─── Material for the task

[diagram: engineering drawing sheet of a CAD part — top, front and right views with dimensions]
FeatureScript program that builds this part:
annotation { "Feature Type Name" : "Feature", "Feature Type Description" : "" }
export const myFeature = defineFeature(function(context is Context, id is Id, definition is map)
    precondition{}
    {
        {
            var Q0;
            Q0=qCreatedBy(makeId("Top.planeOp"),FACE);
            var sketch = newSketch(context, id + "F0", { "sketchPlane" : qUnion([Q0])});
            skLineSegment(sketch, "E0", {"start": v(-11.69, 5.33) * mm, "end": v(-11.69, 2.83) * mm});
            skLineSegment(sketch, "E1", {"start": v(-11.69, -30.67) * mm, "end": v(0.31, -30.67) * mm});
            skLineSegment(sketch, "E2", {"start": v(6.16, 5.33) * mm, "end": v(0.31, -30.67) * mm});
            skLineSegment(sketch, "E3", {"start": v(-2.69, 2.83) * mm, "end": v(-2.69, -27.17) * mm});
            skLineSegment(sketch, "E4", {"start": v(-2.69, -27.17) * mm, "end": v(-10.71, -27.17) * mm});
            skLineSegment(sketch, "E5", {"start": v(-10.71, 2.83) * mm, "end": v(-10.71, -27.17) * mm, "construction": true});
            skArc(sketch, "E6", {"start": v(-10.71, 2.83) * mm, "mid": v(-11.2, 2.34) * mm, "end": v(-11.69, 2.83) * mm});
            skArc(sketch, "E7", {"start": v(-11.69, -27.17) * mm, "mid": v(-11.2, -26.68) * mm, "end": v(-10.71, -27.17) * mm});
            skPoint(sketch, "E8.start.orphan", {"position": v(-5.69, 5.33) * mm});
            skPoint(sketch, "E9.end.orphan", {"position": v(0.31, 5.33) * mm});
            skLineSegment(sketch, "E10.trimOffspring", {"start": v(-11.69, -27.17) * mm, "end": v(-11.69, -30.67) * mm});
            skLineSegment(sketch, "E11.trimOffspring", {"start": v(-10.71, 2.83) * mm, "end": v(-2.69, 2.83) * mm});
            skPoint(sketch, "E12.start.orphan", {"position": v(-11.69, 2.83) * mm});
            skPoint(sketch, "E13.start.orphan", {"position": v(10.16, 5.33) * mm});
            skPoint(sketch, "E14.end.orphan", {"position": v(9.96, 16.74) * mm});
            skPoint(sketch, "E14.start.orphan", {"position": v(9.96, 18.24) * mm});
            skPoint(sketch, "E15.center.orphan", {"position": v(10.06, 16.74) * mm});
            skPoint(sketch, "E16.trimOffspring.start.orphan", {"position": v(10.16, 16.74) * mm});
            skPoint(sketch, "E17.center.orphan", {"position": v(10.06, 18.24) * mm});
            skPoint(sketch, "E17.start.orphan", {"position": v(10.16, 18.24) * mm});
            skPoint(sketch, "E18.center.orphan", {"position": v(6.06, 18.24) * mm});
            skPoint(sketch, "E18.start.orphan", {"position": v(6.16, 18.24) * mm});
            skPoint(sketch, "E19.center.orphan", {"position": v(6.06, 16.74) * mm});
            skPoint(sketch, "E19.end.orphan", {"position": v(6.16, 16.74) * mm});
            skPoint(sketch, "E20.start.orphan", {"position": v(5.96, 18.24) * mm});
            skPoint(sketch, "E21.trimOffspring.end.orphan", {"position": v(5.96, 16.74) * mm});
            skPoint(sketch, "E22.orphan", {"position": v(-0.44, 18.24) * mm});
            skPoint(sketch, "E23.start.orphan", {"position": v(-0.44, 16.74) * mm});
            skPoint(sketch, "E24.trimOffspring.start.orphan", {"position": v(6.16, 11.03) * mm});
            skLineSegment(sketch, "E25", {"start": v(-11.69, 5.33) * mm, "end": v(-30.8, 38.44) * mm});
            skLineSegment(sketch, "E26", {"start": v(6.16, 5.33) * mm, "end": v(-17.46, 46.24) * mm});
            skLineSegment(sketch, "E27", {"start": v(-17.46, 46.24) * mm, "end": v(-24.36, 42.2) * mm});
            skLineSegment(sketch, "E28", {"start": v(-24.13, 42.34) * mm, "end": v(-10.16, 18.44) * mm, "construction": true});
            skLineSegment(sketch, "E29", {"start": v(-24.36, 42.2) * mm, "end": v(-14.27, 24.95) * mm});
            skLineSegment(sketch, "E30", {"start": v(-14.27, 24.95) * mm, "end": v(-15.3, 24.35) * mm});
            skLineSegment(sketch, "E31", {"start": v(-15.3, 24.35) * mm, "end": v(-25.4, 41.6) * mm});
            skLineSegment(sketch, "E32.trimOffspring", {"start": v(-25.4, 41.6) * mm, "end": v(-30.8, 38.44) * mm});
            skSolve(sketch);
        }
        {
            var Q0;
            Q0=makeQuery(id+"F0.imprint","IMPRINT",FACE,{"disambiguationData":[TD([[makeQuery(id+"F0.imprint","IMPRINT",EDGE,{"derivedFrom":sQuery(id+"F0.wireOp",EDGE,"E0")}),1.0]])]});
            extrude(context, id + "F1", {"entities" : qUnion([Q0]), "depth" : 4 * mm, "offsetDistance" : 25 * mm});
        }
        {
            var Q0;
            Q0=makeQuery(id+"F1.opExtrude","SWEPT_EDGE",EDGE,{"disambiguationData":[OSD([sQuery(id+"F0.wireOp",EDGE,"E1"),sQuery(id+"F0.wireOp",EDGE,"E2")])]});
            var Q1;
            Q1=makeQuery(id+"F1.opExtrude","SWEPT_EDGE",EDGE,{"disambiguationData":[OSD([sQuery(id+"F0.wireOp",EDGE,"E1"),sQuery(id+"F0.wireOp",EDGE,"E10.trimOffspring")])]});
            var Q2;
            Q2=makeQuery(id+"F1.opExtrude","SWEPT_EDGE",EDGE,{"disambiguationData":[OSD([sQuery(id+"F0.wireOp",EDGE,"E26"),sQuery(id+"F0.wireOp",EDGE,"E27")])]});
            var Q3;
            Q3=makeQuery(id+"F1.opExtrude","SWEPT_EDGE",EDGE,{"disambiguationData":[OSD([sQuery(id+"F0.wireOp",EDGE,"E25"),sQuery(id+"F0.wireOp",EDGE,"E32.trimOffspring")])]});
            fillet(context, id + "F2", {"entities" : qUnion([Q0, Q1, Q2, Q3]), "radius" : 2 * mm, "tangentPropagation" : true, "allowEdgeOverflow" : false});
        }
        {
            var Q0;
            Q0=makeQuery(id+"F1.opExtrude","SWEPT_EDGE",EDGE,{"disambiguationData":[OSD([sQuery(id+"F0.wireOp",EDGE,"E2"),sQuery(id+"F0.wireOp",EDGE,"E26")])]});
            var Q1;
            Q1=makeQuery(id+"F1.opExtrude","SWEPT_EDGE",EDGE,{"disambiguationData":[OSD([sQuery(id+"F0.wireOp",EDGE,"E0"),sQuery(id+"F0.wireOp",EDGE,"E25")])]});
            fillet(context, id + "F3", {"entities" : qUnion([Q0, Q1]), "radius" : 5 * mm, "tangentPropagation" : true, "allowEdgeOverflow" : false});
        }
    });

──────

• _Exercise goal_
Please reproduce the lines starting at the beginning of the entries and ending at the line that contains "v(9.96, 18.24) *", swapping "skPoint" for "skVertex" and leaving everything else unchanged.

• _Exercise result_
[diagram: engineering drawing sheet of a CAD part — top, front and right views with dimensions]
FeatureScript program that builds this part:
annotation { "Feature Type Name" : "Feature", "Feature Type Description" : "" }
export const myFeature = defineFeature(function(context is Context, id is Id, definition is map)
    precondition{}
    {
        {
            var Q0;
            Q0=qCreatedBy(makeId("Top.planeOp"),FACE);
            var sketch = newSketch(context, id + "F0", { "sketchPlane" : qUnion([Q0])});
            skLineSegment(sketch, "E0", {"start": v(-11.69, 5.33) * mm, "end": v(-11.69, 2.83) * mm});
            skLineSegment(sketch, "E1", {"start": v(-11.69, -30.67) * mm, "end": v(0.31, -30.67) * mm});
            skLineSegment(sketch, "E2", {"start": v(6.16, 5.33) * mm, "end": v(0.31, -30.67) * mm});
            skLineSegment(sketch, "E3", {"start": v(-2.69, 2.83) * mm, "end": v(-2.69, -27.17) * mm});
            skLineSegment(sketch, "E4", {"start": v(-2.69, -27.17) * mm, "end": v(-10.71, -27.17) * mm});
            skLineSegment(sketch, "E5", {"start": v(-10.71, 2.83) * mm, "end": v(-10.71, -27.17) * mm, "construction": true});
            skArc(sketch, "E6", {"start": v(-10.71, 2.83) * mm, "mid": v(-11.2, 2.34) * mm, "end": v(-11.69, 2.83) * mm});
            skArc(sketch, "E7", {"start": v(-11.69, -27.17) * mm, "mid": v(-11.2, -26.68) * mm, "end": v(-10.71, -27.17) * mm});
            skVertex(sketch, "E8.start.orphan", {"position": v(-5.69, 5.33) * mm});
            skVertex(sketch, "E9.end.orphan", {"position": v(0.31, 5.33) * mm});
            skLineSegment(sketch, "E10.trimOffspring", {"start": v(-11.69, -27.17) * mm, "end": v(-11.69, -30.67) * mm});
            skLineSegment(sketch, "E11.trimOffspring", {"start": v(-10.71, 2.83) * mm, "end": v(-2.69, 2.83) * mm});
            skVertex(sketch, "E12.start.orphan", {"position": v(-11.69, 2.83) * mm});
            skVertex(sketch, "E13.start.orphan", {"position": v(10.16, 5.33) * mm});
            skVertex(sketch, "E14.end.orphan", {"position": v(9.96, 16.74) * mm});
            skVertex(sketch, "E14.start.orphan", {"position": v(9.96, 18.24) * mm});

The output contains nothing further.